Rep. Scott Perry, Pennsylvania Republican, introduced two bills aimed at closing what he calls a glaring legal loophole that leaves surrogate-born children vulnerable to predators and foreign exploitation across most of the U.S.
The Protecting Kids from Creeps Act and the Preventing International Surrogacy Exploitation Act, Mr. Perry says, focus on the problem that most states, including Pennsylvania, have no laws prohibiting sex offenders from obtaining children through surrogacy.
There also is no agreement among states, meaning even in the few states that bar it, offenders can simply cross state lines.
The Protecting Kids from Creeps Act (HR 9131) would require surrogacy agencies to conduct criminal background checks and impose significant penalties — up to 10 years for negligence and 20 years for willful violations — along with loss of federal funding for non-compliant agencies.
The impetus for the legislation stemmed from a Pennsylvania case when a Tier 1 registered sex offender, a former teacher arrested in 2016 for soliciting a 16-year-old student with over 12,000 explicit text messages, obtained a baby through surrogacy with his husband.
The agency performed no background check, and the offender did not disclose his sex offender status. The couple later posted a GoFundMe without disclosing his criminal history.
“What this legislation does, the Protecting Kids from Creeps act, it compels surrogate agencies to increase screening standards and protect children from these pedophiles and these predators,” Mr. Perry said.

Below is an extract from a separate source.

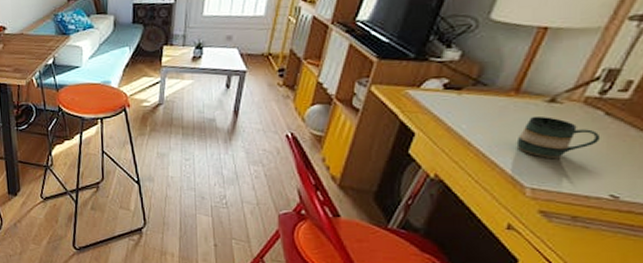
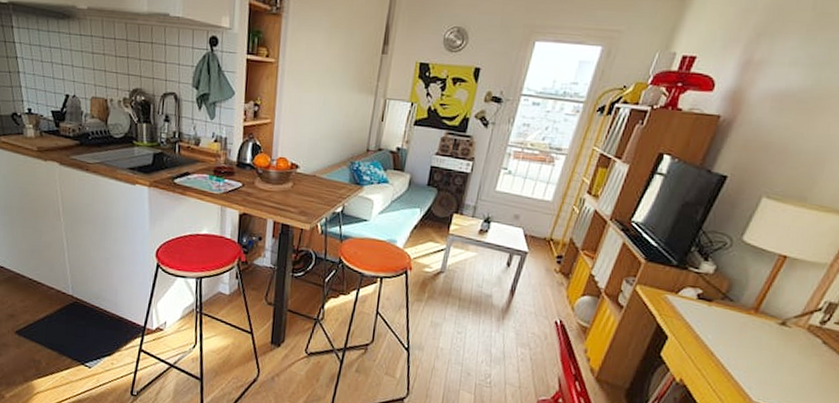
mug: present [516,116,601,158] -> none [750,335,817,378]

“It imposes civil and criminal penalties on the agencies themselves and the people that operate them as well as the pedophile who has tried to obtain a child through surrogacy.”

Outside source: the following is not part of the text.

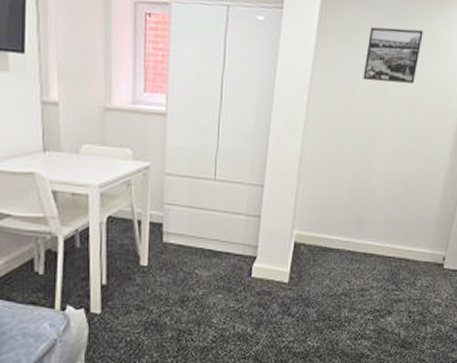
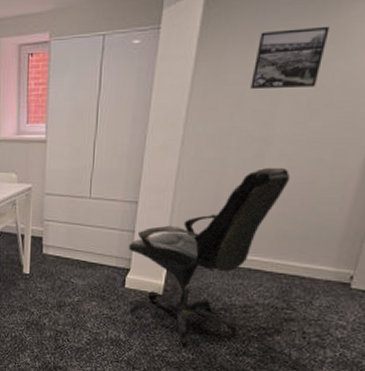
office chair: none [255,155,397,335] -> present [129,167,291,346]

Mr. Perry also introduced the Preventing International Surrogacy Exploitation Act (HR 9132), which addresses what Mr. Perry called “birth tourism,” primarily involving wealthy foreign nationals — particularly from China — using U.S. surrogacy agencies to obtain citizenship through American-citizen children.
The bill would ban international commercial surrogacy while exempting couples where at least one partner is a U.S. citizen or legal permanent resident.

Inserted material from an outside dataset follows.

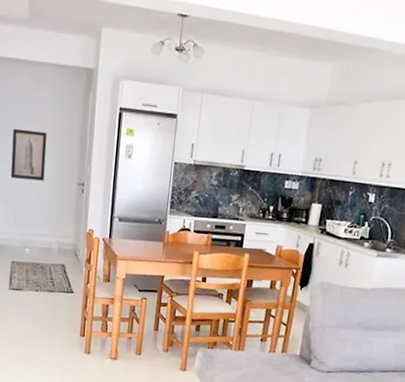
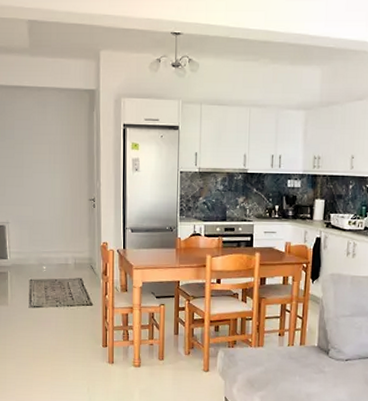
wall art: present [10,128,48,181] -> none [21,152,56,200]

“What provoked this legislation? We have learned through many testimonies that surrogacy process is being exploited by wealthy foreigners who then get the benefit of an American citizen that can later provide dual citizenship for the foreign parent,” Mr. Perry said.
“But it’s worse than that. There’s a Chinese billionaire who had 20 children through a U.S.-based surrogacy in the last couple years.”
One man, who calls himself “China’s first father,” reportedly has over 100 U.S.-born children, he added.
Another executive allegedly used American egg donors to conceive girls he intended to marry off to powerful men. A California agency owner described filling an order for yet another client seeking 100 children, who had the babies raised entirely by nannies without ever meeting them.
Both pieces of legislation had about 12 co-sponsors after each was initially introduced on Thursday. Mr. Perry expects to garner more, as his bill circulates around the Republican conference.
Mr. Perry introduced this bill around the same time the Supreme Court is about to decide on President Trump’s birthright citizenship case, but said his reason for the legislation has nothing to do with the court case.
Mr. Trump previously told The Washington Times he expects the high court to rule against his executive order, which restricts children born here to both migrants and temporary legal visitors, would be “a disaster economically for our country.”
“You’ll have 25% of the people coming into our country coming in through birthright citizenship, and we won’t have any control. This decision by the Supreme Court is a very big one. They’ll probably rule against me because they seem to like doing that,” the president said.
The president said that the amendment, crafted and ratified after the Civil War, was “about the babies of slaves” and never envisioned “Chinese billionaires” coming to the U.S. to give birth.
He said the U.S. is “a laughingstock” for its generous policy.